# Please suggest material for group study of church history



## Ryft (Jun 6, 2013)

I am leading a small group study with members of my local church that is presently exploring the issue of gospel-centered discipleship and will be for several weeks. However, the group has expressed a very keen interest in learning about the history of the Christian church once this study is done. Yes, all two thousand years of it. They have expressed shame about the fact that they know essentially nothing at all about church history and they want to remedy this ignorance. This is one of my favorite subjects so I am only too pleased at their choice.

However, I have no material for a study like this. When I had researched church history personally it was a laborious task spanning years on the internet. Obviously that will not translate well to a group study setting. So what I am looking for is some kind of study material on this subject. Workbooks, DVDs, what have you. If you are aware of anything like that, please offer your suggestions, including links to the materials. And no, cost is not an issue; i.e., I am not necessarily looking for free material.

Thank you in advance.


----------



## Gforce9 (Jun 6, 2013)

There are a lot of good material out there. Recently, our group has gone through a church history DVD from W. Robert Godfrey from Ligonier Ministries. That has been good. Ligonier has a lot of good material like that, too. Search that website and I'm sure folks will chime in about other great resources.......


----------



## lnoles68 (Jun 6, 2013)

There are a number of church history course available via the web from a number of different seminaries. Some of them are just MP3s and some include notes. I've co-lead a Church History lunch discussion group for more than 5 years using the lectures available online.

Biblical Training.org
Church History I | BiblicalTraining.org
Church History II | BiblicalTraining.org

Covenant Seminary
Covenant Theological Seminary / Ancient & Medieval Church History
Covenant Theological Seminary / Reformation & Modern Church History

Reformed Theological Seminary
A number of courses available via iTunesU

Westminister Seminary - Philadelphia
Has lecture series on periods in Church History available via iTunesU

In the past when I have co-taught a Church History class for Sunday School, I used the following text for material supplemented by articles from Christian History magazine.

Church History in Plain Language, 3rd Edition: Bruce L. Shelley: 9780718025533: Amazon.com: Books

This series interests me, but I have not looked at it thoroughly.

Complete Kit for Christian History Made Easy 12-session DVD-based study: Dr.
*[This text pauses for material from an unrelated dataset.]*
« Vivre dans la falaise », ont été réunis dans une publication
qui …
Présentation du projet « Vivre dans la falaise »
Timothy Paul Jones: 9781596365254: Amazon.com: Books

Lewis Noles
Athens, GA
Member, Beech Haven Baptist Church


----------



## lnoles68 (Jun 6, 2013)

I agree that Ligonier has some really good church history materials, as well.

Search Ligonier.org for "Church History"


----------



## reaganmarsh (Jun 11, 2013)

If you're interested in a text-based approach as opposed to video, Chapel Library prints a 2-volume CH survey entitled "A Glorious Institution: The Church in History" by Stanford Murrell. Available at Chapel Library :: Home. 

If I remember correctly, they also produce an accompanying study guide suitable for discussion/group study.


----------



## Ask Mr. Religion (Jun 11, 2013)

Sign your class up and then you can all meet in a virtual classroom via Ligonier Connect:

Take Church History I: Ancient Church, an online course from Ligonier Connect by Dr. W. Robert Godfrey

Take Church History II: Medieval Church, an online course from Ligonier Connect by Dr. W. Robert Godfrey

Access to all courses in the catalog is also possible for a whopping $9 per month. A very good deal.


----------



## Bill The Baptist (Jun 11, 2013)

Mark Dever has some good resources available for free. His core seminars come with handouts and lesson manuscripts that you can download and print out. Capitol Hill Baptist Church » Core Seminars


----------



## PuritanCovenanter (Jun 11, 2013)

I did this course over 20 years ago with supplemental reading from Kenneth Lattourette. I love Gerstner. http://www.ligonier.org/store/handout-church-history-mp3-dvd/


----------